Gert Doering wrote: (And because it makes maintenance and setup much easier,
We call that troubleshooting with the seeds of the pants, which exactly what serious operators don't do.
as I don't have to go to some place to find a "get me a free subnet", I just can have the machine assign it ad-hoc, just by telling it the router name/id and the interface name.
This a disaster waiting to happen. A subnet is documented in a subnet database, not in the router's config; the first thing to do *before* configuring a subnet is to create the db record and populate it. Not maintaining proper documentation is cause for termination in lots of shops. Engineering with the seeds of the pants again.
We *have* the address space,
No we *don't*. The IETF standards are decided by consensus, and the IID bits are not yours to play with for routing purposes. There are other legitimate uses for these 64 bits, such as embedding some crypto in the IID or privacy extensions.

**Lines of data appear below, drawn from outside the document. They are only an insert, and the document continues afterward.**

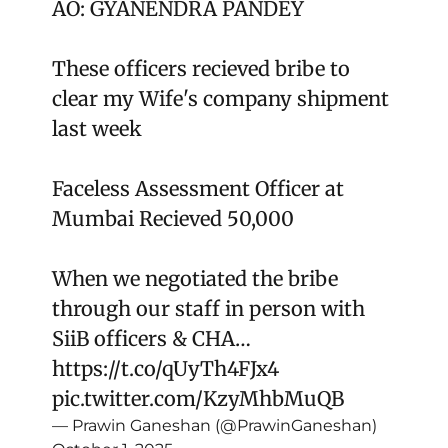
AO: GYANENDRA PANDEY
These officers recieved bribe to
clear my Wife's company shipment
last week
Faceless Assessment Officer at
Mumbai Recieved 50,000
When we negotiated the bribe
through our staff in person with
SiiB officers & CHA…
https://t.co/qUyTh4FJx4
pic.twitter.com/KzyMhbMuQB
— Prawin Ganeshan (@PrawinGaneshan)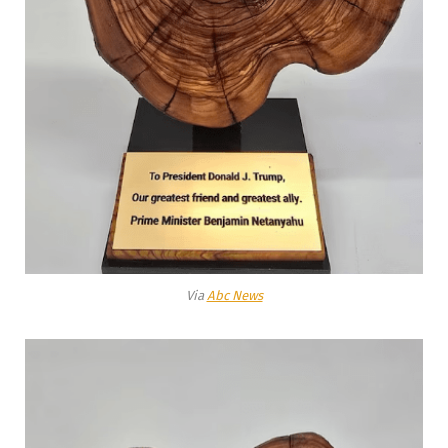
Via
Abc News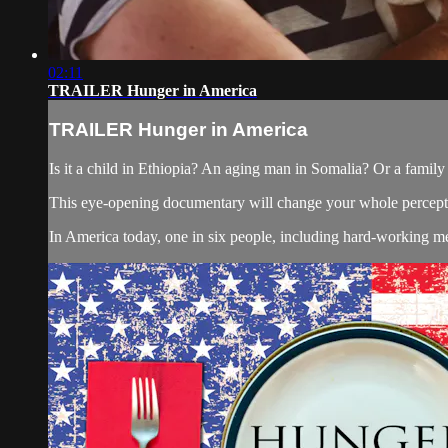
02:11
TRAILER Hunger in America
TRAILER Hunger in America
Is it a child in Ethiopia? An aging man in Somalia? Or a family 
This eye-opening documentary will change your whole percepti
In America today, one in six people, including hard-working m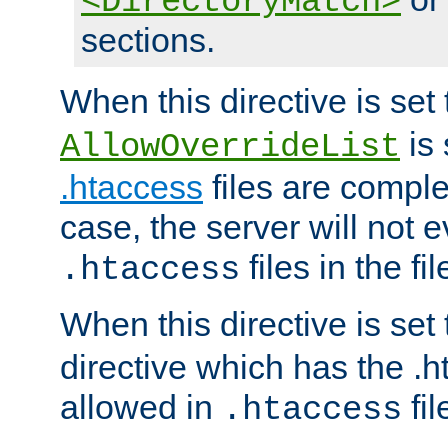
<DirectoryMatch>
sections.
When this directive is set
is 
AllowOverrideList
.htaccess
files are complet
case, the server will not 
files in the fi
.htaccess
When this directive is set
directive which has the .
allowed in
fil
.htaccess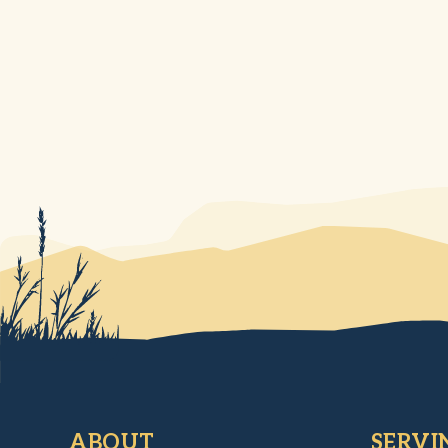
ABOUT
SERVI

Of course it is very much possible with 128 bits. People *do* this, so it's possible, isn't it?
I will laugh when you have to renumber because suddenly a new security protocol that uses 56 of the 64 IID bits is required.
The thing that is not possible is to accommodate for that inside the very narrow-minded "one size fits all" mind-set that made the rule that one should use a /64 on a point-to-point link.

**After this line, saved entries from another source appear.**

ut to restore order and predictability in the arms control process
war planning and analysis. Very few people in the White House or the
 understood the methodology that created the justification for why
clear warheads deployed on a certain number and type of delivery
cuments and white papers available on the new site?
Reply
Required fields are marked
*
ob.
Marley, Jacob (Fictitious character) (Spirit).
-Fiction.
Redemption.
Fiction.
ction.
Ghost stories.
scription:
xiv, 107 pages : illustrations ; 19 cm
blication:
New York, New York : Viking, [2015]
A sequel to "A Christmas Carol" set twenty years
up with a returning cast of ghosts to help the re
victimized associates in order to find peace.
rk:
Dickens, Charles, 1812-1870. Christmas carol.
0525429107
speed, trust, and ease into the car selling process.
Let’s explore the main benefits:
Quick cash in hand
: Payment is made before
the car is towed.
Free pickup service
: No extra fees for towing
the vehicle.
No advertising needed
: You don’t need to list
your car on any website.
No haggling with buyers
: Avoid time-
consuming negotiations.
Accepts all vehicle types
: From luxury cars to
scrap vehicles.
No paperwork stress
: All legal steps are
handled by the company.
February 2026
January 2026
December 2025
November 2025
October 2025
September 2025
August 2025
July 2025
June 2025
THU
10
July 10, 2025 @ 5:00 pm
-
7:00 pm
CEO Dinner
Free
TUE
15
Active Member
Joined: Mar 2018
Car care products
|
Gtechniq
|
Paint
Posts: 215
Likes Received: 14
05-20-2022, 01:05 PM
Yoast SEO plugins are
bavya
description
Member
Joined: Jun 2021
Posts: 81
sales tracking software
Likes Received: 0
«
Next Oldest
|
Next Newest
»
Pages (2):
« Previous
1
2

This is called "standardization". That's why you can plug a refrigerator, a microwave oven and a cell phone charger in the same power outlet. The microwave takes 10,000 times more power than the cell phone charger, and indeed the wiring for a power outlet that could accommodate only cell phone chargers would be a lot lighter. Do you want 20 types of power plugs in your data center?
There is no reason (except "one size fits all") *for* that rule - or at least nobody in this discussion named one - but many good reasons *against* it.
This has been debated before and the IETF has decided otherwise. People that maintain correct network documentation do not need nor desire fancy allocation schemes. Often, these same people that maintain correct documentation respect standards, btw. Michel.